INFORMATION SHOWN Start Marker

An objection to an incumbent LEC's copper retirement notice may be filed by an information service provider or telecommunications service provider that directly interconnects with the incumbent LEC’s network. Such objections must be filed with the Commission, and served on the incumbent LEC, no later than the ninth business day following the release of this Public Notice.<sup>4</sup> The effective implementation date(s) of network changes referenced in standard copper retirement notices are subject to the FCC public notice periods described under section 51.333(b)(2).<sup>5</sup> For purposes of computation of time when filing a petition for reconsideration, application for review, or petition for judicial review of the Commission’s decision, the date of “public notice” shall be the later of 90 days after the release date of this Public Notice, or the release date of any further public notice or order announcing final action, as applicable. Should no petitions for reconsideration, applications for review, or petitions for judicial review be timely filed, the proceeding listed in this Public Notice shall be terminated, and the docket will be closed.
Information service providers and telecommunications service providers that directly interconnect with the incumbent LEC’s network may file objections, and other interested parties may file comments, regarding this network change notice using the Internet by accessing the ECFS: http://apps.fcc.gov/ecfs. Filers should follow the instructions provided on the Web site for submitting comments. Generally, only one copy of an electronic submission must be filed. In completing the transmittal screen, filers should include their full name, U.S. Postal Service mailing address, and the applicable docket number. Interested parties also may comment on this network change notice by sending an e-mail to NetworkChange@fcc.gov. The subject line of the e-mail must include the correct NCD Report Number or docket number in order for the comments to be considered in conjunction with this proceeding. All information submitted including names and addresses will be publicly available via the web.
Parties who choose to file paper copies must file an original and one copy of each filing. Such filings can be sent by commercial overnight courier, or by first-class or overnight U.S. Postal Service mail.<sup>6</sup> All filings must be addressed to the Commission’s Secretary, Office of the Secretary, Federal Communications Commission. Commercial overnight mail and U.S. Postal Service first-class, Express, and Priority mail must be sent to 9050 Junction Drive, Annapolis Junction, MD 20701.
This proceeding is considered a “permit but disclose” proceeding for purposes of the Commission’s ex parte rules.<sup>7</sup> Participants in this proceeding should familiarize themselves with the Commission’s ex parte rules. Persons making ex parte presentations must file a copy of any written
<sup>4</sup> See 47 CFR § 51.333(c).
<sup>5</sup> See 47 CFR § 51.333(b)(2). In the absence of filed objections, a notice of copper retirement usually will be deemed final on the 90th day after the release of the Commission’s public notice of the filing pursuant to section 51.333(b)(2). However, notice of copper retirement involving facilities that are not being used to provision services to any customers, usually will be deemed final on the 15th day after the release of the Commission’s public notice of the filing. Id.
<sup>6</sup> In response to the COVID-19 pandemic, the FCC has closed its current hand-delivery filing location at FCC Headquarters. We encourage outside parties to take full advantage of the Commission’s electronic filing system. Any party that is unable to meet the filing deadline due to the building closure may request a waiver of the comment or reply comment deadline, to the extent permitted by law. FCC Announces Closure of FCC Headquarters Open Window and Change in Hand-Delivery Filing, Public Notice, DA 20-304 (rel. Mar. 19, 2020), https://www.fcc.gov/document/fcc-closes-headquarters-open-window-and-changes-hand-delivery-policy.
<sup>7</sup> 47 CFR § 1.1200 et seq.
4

INFORMATION SHOWN End Marker

> [TASK STATEMENT]:
The answer must be an exact copy of every entry.

> [ANSWER]:
An objection to an incumbent LEC's copper retirement notice may be filed by an information service provider or telecommunications service provider that directly interconnects with the incumbent LEC’s network. Such objections must be filed with the Commission, and served on the incumbent LEC, no later than the ninth business day following the release of this Public Notice.<sup>4</sup> The effective implementation date(s) of network changes referenced in standard copper retirement notices are subject to the FCC public notice periods described under section 51.333(b)(2).<sup>5</sup> For purposes of computation of time when filing a petition for reconsideration, application for review, or petition for judicial review of the Commission’s decision, the date of “public notice” shall be the later of 90 days after the release date of this Public Notice, or the release date of any further public notice or order announcing final action, as applicable. Should no petitions for reconsideration, applications for review, or petitions for judicial review be timely filed, the proceeding listed in this Public Notice shall be terminated, and the docket will be closed.
Information service providers and telecommunications service providers that directly interconnect with the incumbent LEC’s network may file objections, and other interested parties may file comments, regarding this network change notice using the Internet by accessing the ECFS: http://apps.fcc.gov/ecfs. Filers should follow the instructions provided on the Web site for submitting comments. Generally, only one copy of an electronic submission must be filed. In completing the transmittal screen, filers should include their full name, U.S. Postal Service mailing address, and the applicable docket number. Interested parties also may comment on this network change notice by sending an e-mail to NetworkChange@fcc.gov. The subject line of the e-mail must include the correct NCD Report Number or docket number in order for the comments to be considered in conjunction with this proceeding. All information submitted including names and addresses will be publicly available via the web.
Parties who choose to file paper copies must file an original and one copy of each filing. Such filings can be sent by commercial overnight courier, or by first-class or overnight U.S. Postal Service mail.<sup>6</sup> All filings must be addressed to the Commission’s Secretary, Office of the Secretary, Federal Communications Commission. Commercial overnight mail and U.S. Postal Service first-class, Express, and Priority mail must be sent to 9050 Junction Drive, Annapolis Junction, MD 20701.
This proceeding is considered a “permit but disclose” proceeding for purposes of the Commission’s ex parte rules.<sup>7</sup> Participants in this proceeding should familiarize themselves with the Commission’s ex parte rules. Persons making ex parte presentations must file a copy of any written
<sup>4</sup> See 47 CFR § 51.333(c).
<sup>5</sup> See 47 CFR § 51.333(b)(2). In the absence of filed objections, a notice of copper retirement usually will be deemed final on the 90th day after the release of the Commission’s public notice of the filing pursuant to section 51.333(b)(2). However, notice of copper retirement involving facilities that are not being used to provision services to any customers, usually will be deemed final on the 15th day after the release of the Commission’s public notice of the filing. Id.
<sup>6</sup> In response to the COVID-19 pandemic, the FCC has closed its current hand-delivery filing location at FCC Headquarters. We encourage outside parties to take full advantage of the Commission’s electronic filing system. Any party that is unable to meet the filing deadline due to the building closure may request a waiver of the comment or reply comment deadline, to the extent permitted by law. FCC Announces Closure of FCC Headquarters Open Window and Change in Hand-Delivery Filing, Public Notice, DA 20-304 (rel. Mar. 19, 2020), https://www.fcc.gov/document/fcc-closes-headquarters-open-window-and-changes-hand-delivery-policy.
<sup>7</sup> 47 CFR § 1.1200 et seq.
4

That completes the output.